* _SELECTED EXCERPT_
------------------------------------------------------------------------
This app simulates a public opinion survey, replicated multiple times, to show the effect of different sample sizes.

People who aren't familiar with statistics often think that sample sizes must be very large to give accurate results.  But sample sizes can be much smaller than you might think and still be fairly accurate.

Set the parameters for the simulation using the box on the left. In the simulation, the survey has a single question, and everyone answers either "yes" or "not."  The **true (population) rate** θ ("theta") is the fraction of the population that thinks "yes."  (Default value is 50%.) But we can't talk to everyone, so each survey has a set **sample size**.  (Default value is 200.)  To examine how reliable this sample size is, we conduct multiple independent simulations of the survey.  (Default value is 15.)

After setting the parameter values, hit "Go!" Here's how to read the plot:

- Each run of the simulation is represented by a horizontal bar.
- The bar is made up of individual lines, one for each participant in the survey.
------------------------------------------------------------------------
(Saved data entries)
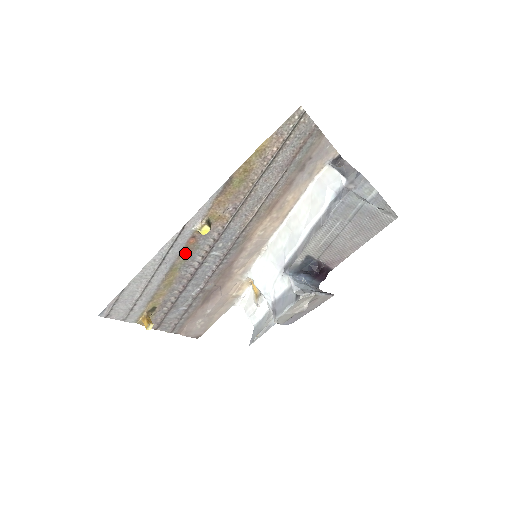
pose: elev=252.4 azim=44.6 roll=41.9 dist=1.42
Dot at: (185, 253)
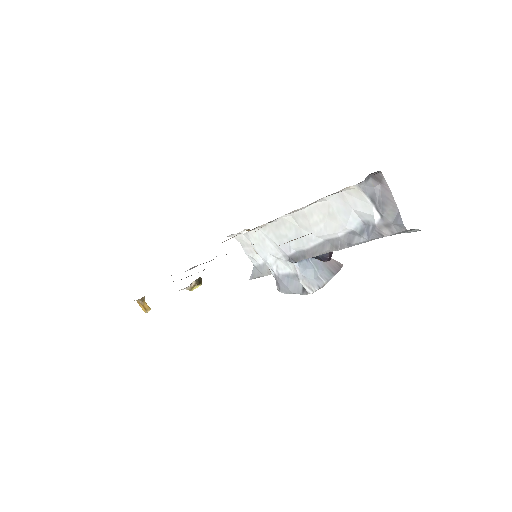
Dot at: occluded
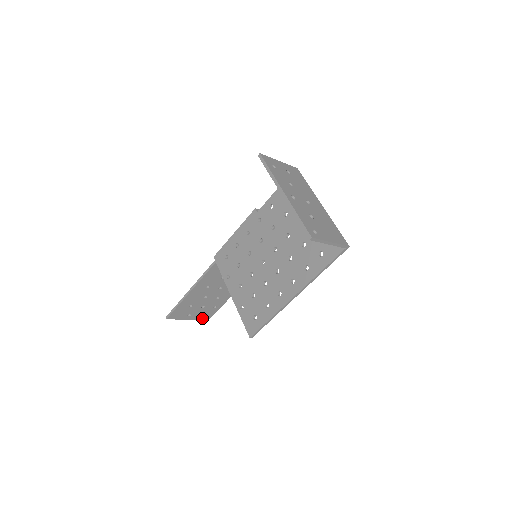
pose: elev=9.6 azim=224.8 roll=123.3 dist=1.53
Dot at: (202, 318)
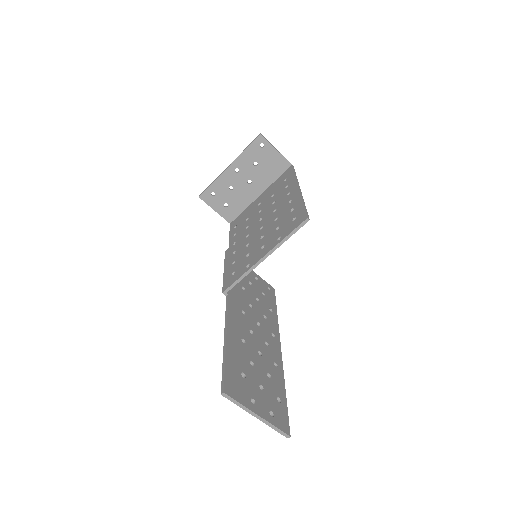
Dot at: (277, 425)
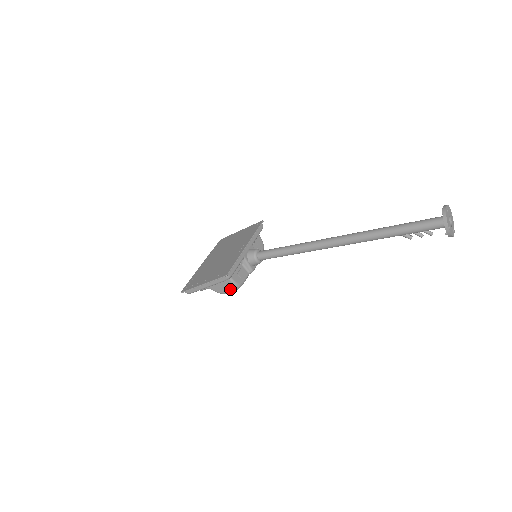
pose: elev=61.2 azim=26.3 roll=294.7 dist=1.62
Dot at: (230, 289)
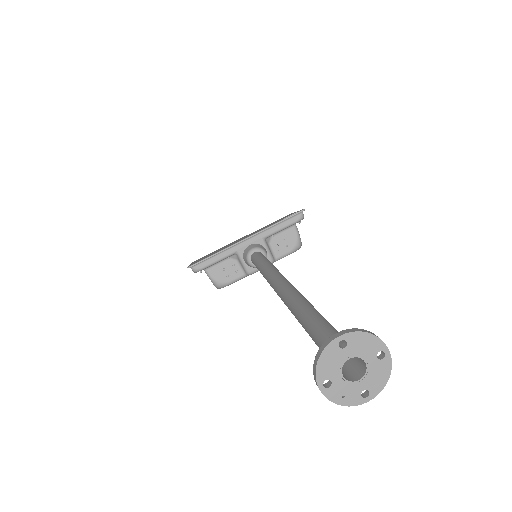
Dot at: occluded
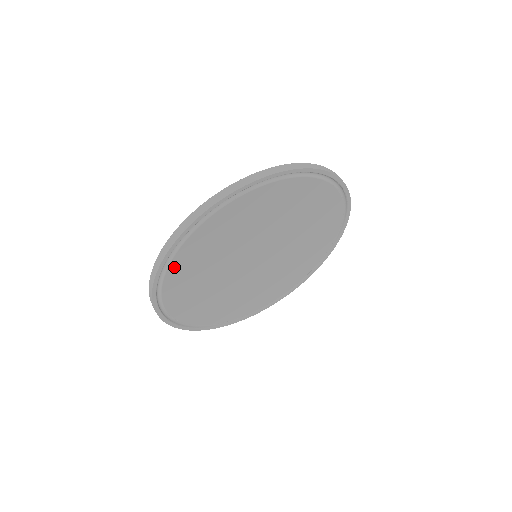
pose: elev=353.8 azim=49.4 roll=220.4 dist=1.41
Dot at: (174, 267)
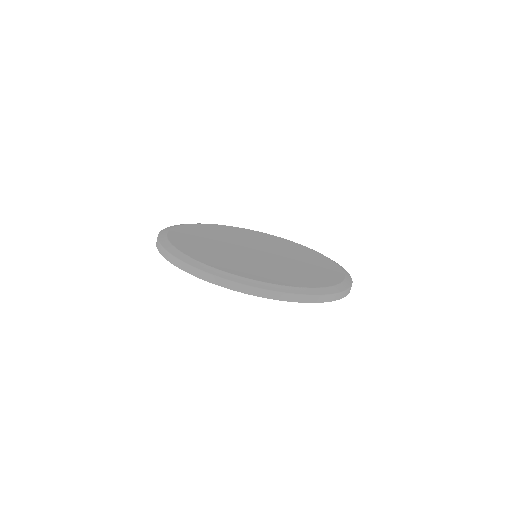
Dot at: occluded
------------------------------------------------------------------------
* _YOUR GOAL_
Continue the explanation of the survey sample-size simulator, starting right after its last sentence.

* _RIGHT ANSWER_
    - (Depending on the sample size and the size of the screen you're using, you might not be able to see the individual lines.)
- The individual lines are ordered and colored by the response:
    - "Yes" responses on the left in blue;
    - "No" responses on the right in red.
- The heavy black line running down the whole plot is the true population value, what the survey is trying to estimate.
- There are also two fainter lines, representing ±5% of the true population value .
    - (So 45% and 55% if you stick with the default population value of 50%.)

**Even with a small sample size of 200 participants, the survey results are often within ±5% of the true population value.**
	---
	title: "Samples can be smaller than you think"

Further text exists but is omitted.